Wygląda na to, że zamiast kropki powinno być host-i686-pc-linux-gnu, bo to jest jedyna lokalizacja, gdzie jest libgcc.mvars. Ale jak by to takie proste było, to chyba by to poprawili przez kilka ostatnich wersji, prawda? Może komuś udało się skompilować gcc na procesory avr?

PozdrawiamLast edited by szybi on Sat Jul 05, 2008 2:19 pm; edited 1 time in total

----------

## dziadu

Już nie pamiętam, bawiłem się tym kilka lat temu, ale czy przypadkiem nie wystarczy mieć tylko avr-libc? Nie potrzebujesz gcc które uruchamiasz na AVR ale gcc uruchamiane na x86 i jako format pliku wyjściowego wybierasz AVR.

----------

## szybi

Sprawdziłem i okazuje się, że nie starczy. avr-libc nie chce się skompilować bez avr-gcc.
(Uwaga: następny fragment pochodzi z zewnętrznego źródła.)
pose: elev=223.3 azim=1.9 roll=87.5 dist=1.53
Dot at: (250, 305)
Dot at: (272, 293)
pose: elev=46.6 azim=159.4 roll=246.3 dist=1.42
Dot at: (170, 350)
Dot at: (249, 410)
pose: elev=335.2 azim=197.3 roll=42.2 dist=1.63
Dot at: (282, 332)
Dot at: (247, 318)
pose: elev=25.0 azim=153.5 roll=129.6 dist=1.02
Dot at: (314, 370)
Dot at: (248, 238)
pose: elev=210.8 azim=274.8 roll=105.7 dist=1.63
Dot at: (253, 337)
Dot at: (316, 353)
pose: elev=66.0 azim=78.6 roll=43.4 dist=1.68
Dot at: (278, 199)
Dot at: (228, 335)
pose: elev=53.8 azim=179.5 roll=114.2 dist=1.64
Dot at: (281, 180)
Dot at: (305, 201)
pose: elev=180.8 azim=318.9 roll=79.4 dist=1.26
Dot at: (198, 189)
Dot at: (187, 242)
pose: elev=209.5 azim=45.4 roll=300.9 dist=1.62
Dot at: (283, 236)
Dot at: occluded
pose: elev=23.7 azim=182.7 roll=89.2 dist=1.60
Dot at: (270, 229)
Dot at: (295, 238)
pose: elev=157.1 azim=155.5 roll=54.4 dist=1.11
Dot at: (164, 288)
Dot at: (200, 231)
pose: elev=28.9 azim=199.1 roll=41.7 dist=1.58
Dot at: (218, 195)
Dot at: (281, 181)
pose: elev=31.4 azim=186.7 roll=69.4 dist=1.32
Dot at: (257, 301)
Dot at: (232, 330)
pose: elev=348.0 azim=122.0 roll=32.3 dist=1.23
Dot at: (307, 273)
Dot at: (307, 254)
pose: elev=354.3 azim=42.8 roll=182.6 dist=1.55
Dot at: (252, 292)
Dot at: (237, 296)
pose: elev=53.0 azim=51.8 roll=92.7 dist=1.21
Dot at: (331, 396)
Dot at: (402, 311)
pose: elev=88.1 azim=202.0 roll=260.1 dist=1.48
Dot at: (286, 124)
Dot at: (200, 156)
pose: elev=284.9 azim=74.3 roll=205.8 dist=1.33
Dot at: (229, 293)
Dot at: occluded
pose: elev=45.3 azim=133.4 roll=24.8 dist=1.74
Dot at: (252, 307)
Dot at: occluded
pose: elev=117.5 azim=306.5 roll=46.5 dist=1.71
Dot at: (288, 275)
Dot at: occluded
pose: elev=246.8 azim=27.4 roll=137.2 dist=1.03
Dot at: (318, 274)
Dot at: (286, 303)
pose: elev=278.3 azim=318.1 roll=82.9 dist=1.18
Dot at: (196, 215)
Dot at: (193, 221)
Pojawia się komunikwat:

Failed to locate 'avr-gcc' in $PATH. You can install an AVR toolchain using:

    $ crossdev -t avr

z resztą, przy kompilacji gcc jako target podaje się avr, a host jest i686 (w tym przypadku).

----------

## Jebediah

Kiedyś też męczyłem się z avr-gcc i zbudowałem to tradycyjnymi metodami  :Smile: 

Zapewne błąd z pierwszego postu wynika z tego że budowałeś gcc w katalogu ze źródłami..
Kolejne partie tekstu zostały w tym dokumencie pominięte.